In another minute a loud and shrill cry reached her ears from the court into which one of her windows looked. She knew the cry. It was that of her twin brother, and it thrilled through her heart, quivered in every nerve of her whole frame.

She could hear what followed; but she could not stir. She was rooted by her feet to the floor, but she writhed there. It was as though every blow dealt the boy outside fell on her: she bent, she quivered, her lips parted, but cry she could not, the sweat rolled off her brow; she beat with her hands in the air. Now she thrilled up with uplifted arms, on tip-toe, then sank—it was like a flame flickering in a socket before it expires: it dances, it curls, it shoots up in a tongue, it sinks into a bead of light, it rolls on one side, it sways to the other, it leaps from the wick high into the air, and drops again. It was so with Judith—every stroke dealt, every scream of the tortured boy, every toss of his suffering frame, was repeated in her room, by her—in supreme, unspeaking anguish, too intense for sound to issue from her contracted throat.

Then all was still, and Judith had sunk to her knees on the scattered lavender, extending her arms, clasping her hands, spreading them again, again beating her palms together, in a vague, unconscious way, as if in breathing she could not gain breath enough without this expansion and stretching forth of her arms.

But, all at once, before her stood Coppinger, the whip in his hands.
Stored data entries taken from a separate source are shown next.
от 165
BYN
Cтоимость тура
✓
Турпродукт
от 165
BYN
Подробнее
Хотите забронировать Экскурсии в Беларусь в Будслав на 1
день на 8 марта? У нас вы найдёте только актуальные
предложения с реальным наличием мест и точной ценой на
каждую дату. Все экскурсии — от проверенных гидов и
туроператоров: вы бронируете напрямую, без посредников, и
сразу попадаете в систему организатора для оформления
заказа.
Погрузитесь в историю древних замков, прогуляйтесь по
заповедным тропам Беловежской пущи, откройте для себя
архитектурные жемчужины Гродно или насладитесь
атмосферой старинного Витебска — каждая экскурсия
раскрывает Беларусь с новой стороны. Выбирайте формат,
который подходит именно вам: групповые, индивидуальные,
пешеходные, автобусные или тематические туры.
“Well! what now is your answer?”

She breathed fast for some moments, laboring for expression. Then she reared herself up and tried to speak, but could not. Before her, threshed out on the floor, were the lavender seeds. They lay thick in a film over the boards in one place. She put her finger among them and drew No.

CHAPTER XLV.
GONE FROM ITS PLACE.

There are persons, they are not many, on whom Luck smiles and showers gold. Not a steady daily downpour of money but, whenever a little cloud darkens their sky, that same little cloud, which to others would be mere gloom, opens and discharges on them a sprinkling of gold pieces.

It is not always the case that those who have rich relatives come in for good things from them. In many cases there are such on whom Luck turns her back, but to those of whom we speak the rain of gold, and the snow of scrip and bonds come unexpectedly, but inevitably. Just as Pilatus catches every cloud that drifts over Switzerland, so do they by some fatality catch something out of every trouble, that tends materially to solace their feelings, lacerated by that trouble. But not so only. These little showers fall to them from relatives they have taken no trouble to keep on good terms with, from acquaintances whom they have cut, admirers whose good opinion they have not concerned themselves to cultivate, friends with whom they have quarrelled. Gideon’s fleece, on one occasion, gathered to itself all the dew that fell, and left the grass of the field around quite dry. So do these fortunate persons concentrate on themselves, fortuitively it seems, the dew of richness that descends and might have, ought to have, dropped elsewhere; at all events, ought to have been more evenly and impartially distributed. Gideon’s fleece, on another occasion was dry, when all the glebe was dripping. So is it with certain unfortunates, Luck never favors them. What they have expected and counted on they do not get, it is diverted, it drops round about them on every side, only on them it never falls.